■ TASK DETAILS ■
Where a line holds the word "Олег", copy it from the records.

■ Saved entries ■
########

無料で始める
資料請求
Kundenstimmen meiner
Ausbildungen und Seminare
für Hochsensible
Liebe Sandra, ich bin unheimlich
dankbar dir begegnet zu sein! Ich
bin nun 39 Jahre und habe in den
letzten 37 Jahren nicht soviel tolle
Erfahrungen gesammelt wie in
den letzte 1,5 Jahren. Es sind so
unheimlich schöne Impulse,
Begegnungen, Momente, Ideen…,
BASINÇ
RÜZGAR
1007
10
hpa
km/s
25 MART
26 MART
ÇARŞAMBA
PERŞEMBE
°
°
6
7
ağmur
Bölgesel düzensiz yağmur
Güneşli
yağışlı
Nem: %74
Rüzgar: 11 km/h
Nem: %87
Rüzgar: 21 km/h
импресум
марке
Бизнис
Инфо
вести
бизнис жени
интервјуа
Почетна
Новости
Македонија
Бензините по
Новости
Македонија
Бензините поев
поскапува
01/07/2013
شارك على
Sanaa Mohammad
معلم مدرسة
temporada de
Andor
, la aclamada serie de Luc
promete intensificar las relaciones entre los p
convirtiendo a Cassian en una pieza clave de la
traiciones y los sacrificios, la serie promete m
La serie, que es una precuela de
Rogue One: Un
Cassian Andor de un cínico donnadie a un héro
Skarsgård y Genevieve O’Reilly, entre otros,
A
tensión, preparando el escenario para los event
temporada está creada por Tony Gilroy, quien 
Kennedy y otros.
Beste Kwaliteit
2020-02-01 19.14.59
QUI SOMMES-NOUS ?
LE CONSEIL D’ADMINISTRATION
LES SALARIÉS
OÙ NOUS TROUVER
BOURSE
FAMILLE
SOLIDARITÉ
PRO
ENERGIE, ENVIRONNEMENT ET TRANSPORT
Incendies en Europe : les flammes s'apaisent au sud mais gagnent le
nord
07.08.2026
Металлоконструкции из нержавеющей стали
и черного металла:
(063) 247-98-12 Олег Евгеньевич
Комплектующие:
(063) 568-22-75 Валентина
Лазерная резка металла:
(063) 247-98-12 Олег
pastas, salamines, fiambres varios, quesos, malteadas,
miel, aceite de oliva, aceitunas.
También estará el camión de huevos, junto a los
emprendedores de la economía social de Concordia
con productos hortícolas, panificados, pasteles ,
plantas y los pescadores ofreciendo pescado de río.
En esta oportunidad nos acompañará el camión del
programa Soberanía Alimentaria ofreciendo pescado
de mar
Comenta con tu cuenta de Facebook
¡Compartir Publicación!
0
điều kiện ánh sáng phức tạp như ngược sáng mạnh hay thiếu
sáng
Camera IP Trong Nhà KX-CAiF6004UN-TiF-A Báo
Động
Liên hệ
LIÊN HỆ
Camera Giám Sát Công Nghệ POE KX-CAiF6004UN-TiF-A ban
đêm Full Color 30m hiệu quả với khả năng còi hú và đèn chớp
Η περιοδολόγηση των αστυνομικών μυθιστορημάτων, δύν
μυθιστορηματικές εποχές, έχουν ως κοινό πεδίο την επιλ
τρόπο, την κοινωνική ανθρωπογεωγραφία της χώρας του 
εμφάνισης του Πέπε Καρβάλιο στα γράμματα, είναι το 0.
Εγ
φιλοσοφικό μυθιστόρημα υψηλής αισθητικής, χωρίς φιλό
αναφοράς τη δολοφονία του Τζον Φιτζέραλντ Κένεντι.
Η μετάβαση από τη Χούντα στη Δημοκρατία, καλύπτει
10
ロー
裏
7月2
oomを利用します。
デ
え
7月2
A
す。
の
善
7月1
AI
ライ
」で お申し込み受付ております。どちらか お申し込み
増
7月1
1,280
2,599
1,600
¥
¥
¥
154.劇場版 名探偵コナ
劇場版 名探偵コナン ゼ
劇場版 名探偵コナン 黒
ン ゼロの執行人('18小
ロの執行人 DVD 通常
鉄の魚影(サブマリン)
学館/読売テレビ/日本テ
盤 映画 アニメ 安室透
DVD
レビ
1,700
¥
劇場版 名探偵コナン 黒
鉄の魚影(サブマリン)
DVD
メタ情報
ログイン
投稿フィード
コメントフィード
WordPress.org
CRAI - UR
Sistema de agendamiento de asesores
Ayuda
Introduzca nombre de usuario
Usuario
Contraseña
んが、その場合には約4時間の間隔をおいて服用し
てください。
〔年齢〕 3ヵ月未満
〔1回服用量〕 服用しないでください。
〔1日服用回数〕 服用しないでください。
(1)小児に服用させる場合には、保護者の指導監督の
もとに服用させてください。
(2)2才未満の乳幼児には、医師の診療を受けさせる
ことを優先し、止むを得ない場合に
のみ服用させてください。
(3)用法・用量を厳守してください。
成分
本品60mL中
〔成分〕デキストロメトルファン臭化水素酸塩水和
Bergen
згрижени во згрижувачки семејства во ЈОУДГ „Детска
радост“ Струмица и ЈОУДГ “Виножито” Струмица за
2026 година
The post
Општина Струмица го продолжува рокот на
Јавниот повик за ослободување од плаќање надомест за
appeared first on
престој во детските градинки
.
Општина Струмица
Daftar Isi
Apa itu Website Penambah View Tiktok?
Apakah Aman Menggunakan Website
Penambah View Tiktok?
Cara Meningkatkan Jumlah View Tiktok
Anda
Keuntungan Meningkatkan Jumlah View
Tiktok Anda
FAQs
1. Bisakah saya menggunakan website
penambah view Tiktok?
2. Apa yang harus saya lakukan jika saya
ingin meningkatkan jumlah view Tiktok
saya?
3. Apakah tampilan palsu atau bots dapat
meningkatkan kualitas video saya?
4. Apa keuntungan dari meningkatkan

########

■ WRITTEN SOLUTION ■
(063) 247-98-12 Олег Евгеньевич
(063) 247-98-12 Олег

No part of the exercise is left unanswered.